Receive All Snatches in a Full Squat?


If you’re struggling to receive all of your snatches in a really deep squat… stop.
 
With lighter snatches, complete the full motion of the pull but with less force so you’re not elevating the bar too high. Then pull under with normal maximal speed, sitting fluidly into the bottom of the squat regardless of where you actually lock out the bar.
 
With lighter weights, we’re trying to reasonably simulate heavier weights without creating bad habits that limit our top weights, like an incomplete pull.
 
Ideally, we’re always executing the same pulling motion—Graduating the force along with the weights prevents excessive bar height and lets us train a more consistent movement under the bar.
 
But you’ll still be locking out the bar higher with lighter weights than with heavier weights, rather than just cutting the pull short, bombing into a deep squat and waiting for the bar to fall on you, and then wondering why when weights get heavy, you can’t finish the pull to save your life.
 
I’ve made a few videos over the years on this topic because it just won’t go away… but also because it’s good to use different examples to illustrate it.
 
The difference in receiving height from the lightest to heaviest snatches varies among even the best lifers in the world—but what’s universal is that receiving depth decreases as weight increases.
 
The goal is to maximize consistency, security, recovery and confidence by keeping snatches reasonably similar across weights, but not unnecessarily increasing difficulty by artificially forcing maximal receiving depth.
 
I think there are two reasons so many people make this mistake:
 
First, they see videos nearly exclusively of heavy snatches, which are received in a deep squat because they have to be.
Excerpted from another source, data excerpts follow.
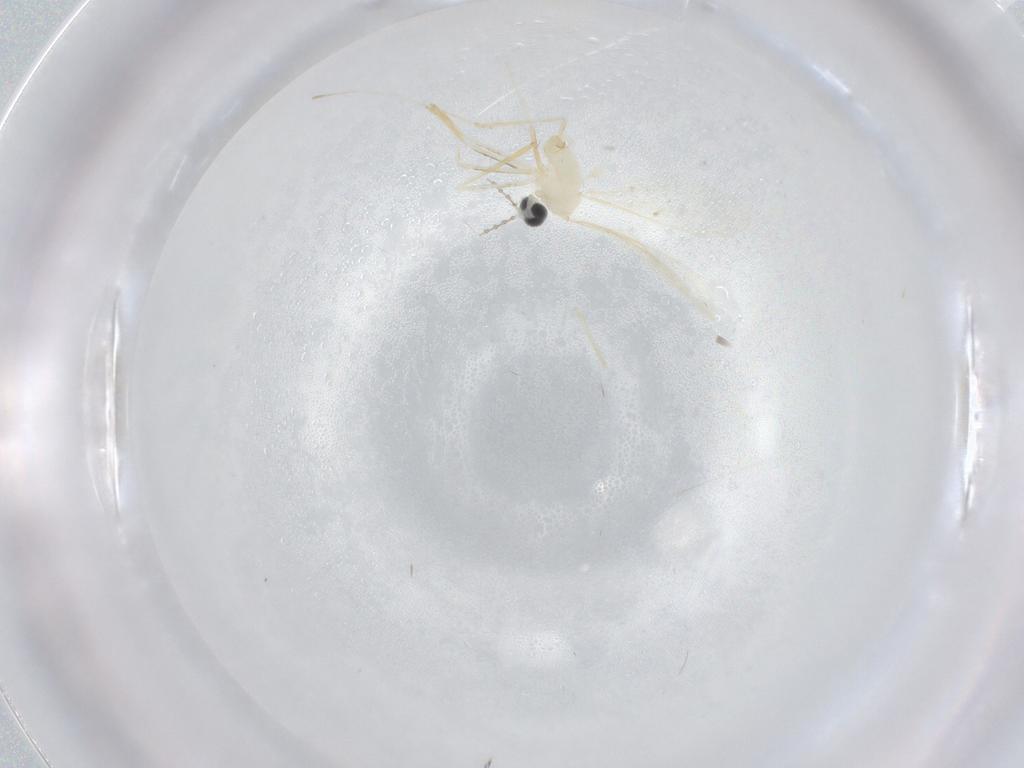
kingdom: Animalia
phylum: Arthropoda
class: Insecta
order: Diptera
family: Cecidomyiidae
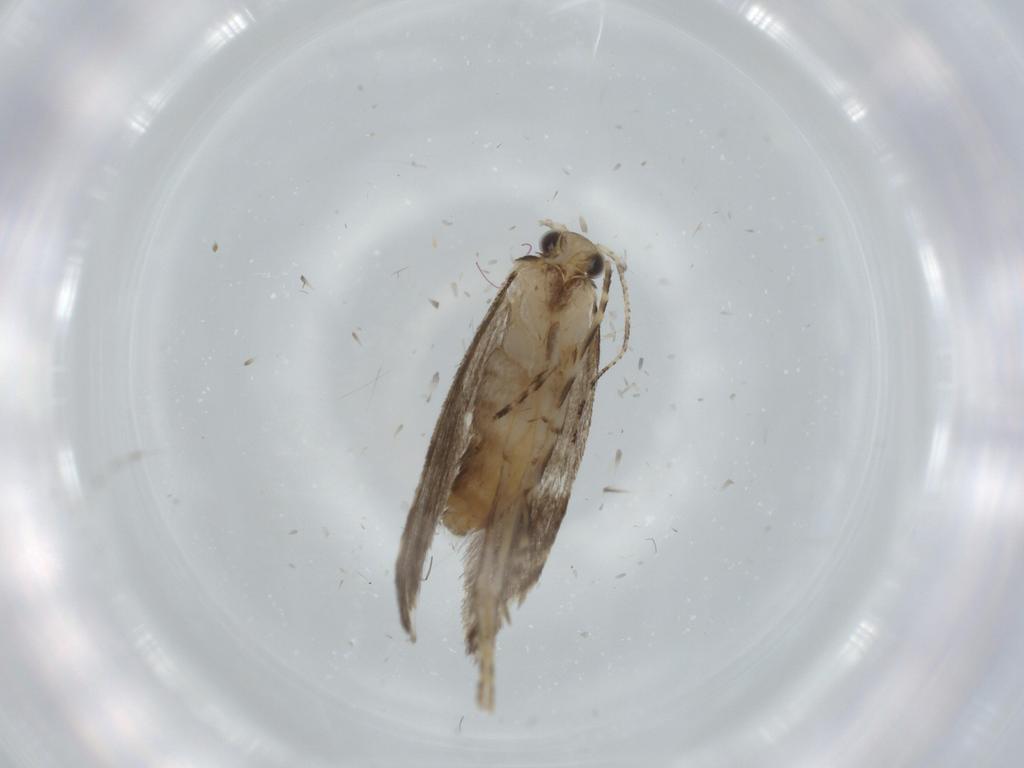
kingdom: Animalia
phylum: Arthropoda
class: Insecta
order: Lepidoptera
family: Tineidae
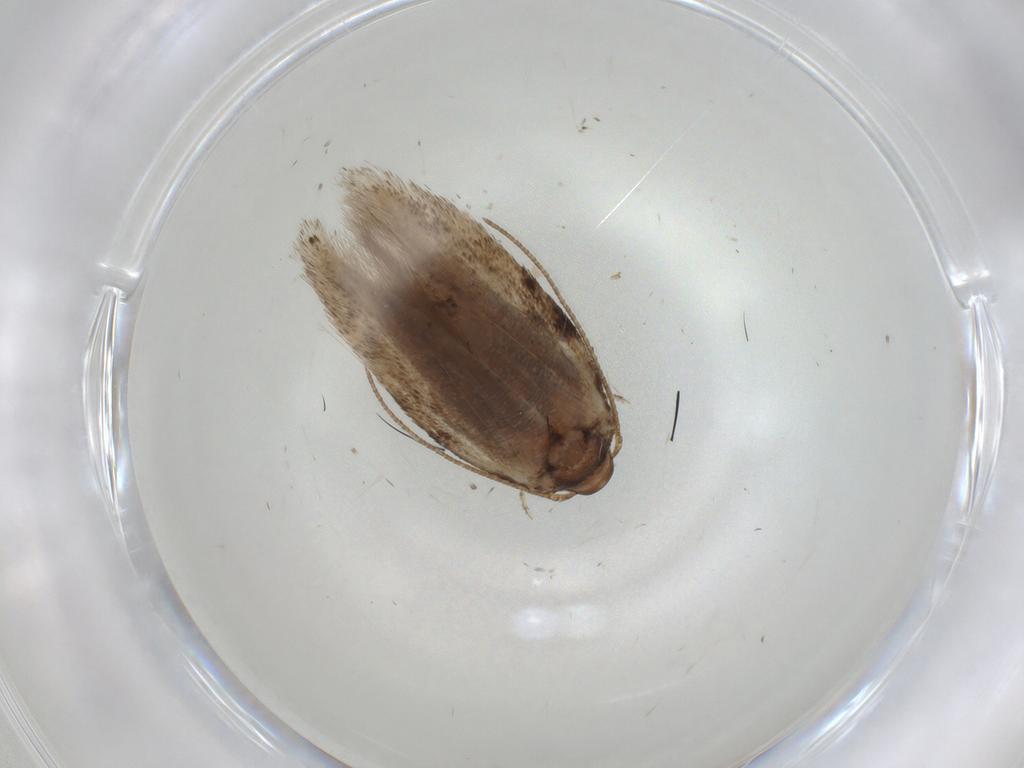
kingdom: Animalia
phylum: Arthropoda
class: Insecta
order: Lepidoptera
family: Gelechiidae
They then try to mimic that in all of their snatches, including the lightest ones.
 
Second is one of the reasons people do anything wrong: bad instruction. Often from coaches or other athletes who have made the previous mistake.
 
One more thing to keep in mind: A commonly overlooked reason you may be struggling to receive your snatches as low as you think you should is that you likely have a surplus of strength relative to your technical ability.
 
This means your heaviest snatches are not actually very heavy relative to your basic physical abilities. If you can deadlift 300lbs but can only snatch 80lbs, the bar is going to fly in even your heaviest snatch attempts, even with an attempt to control it.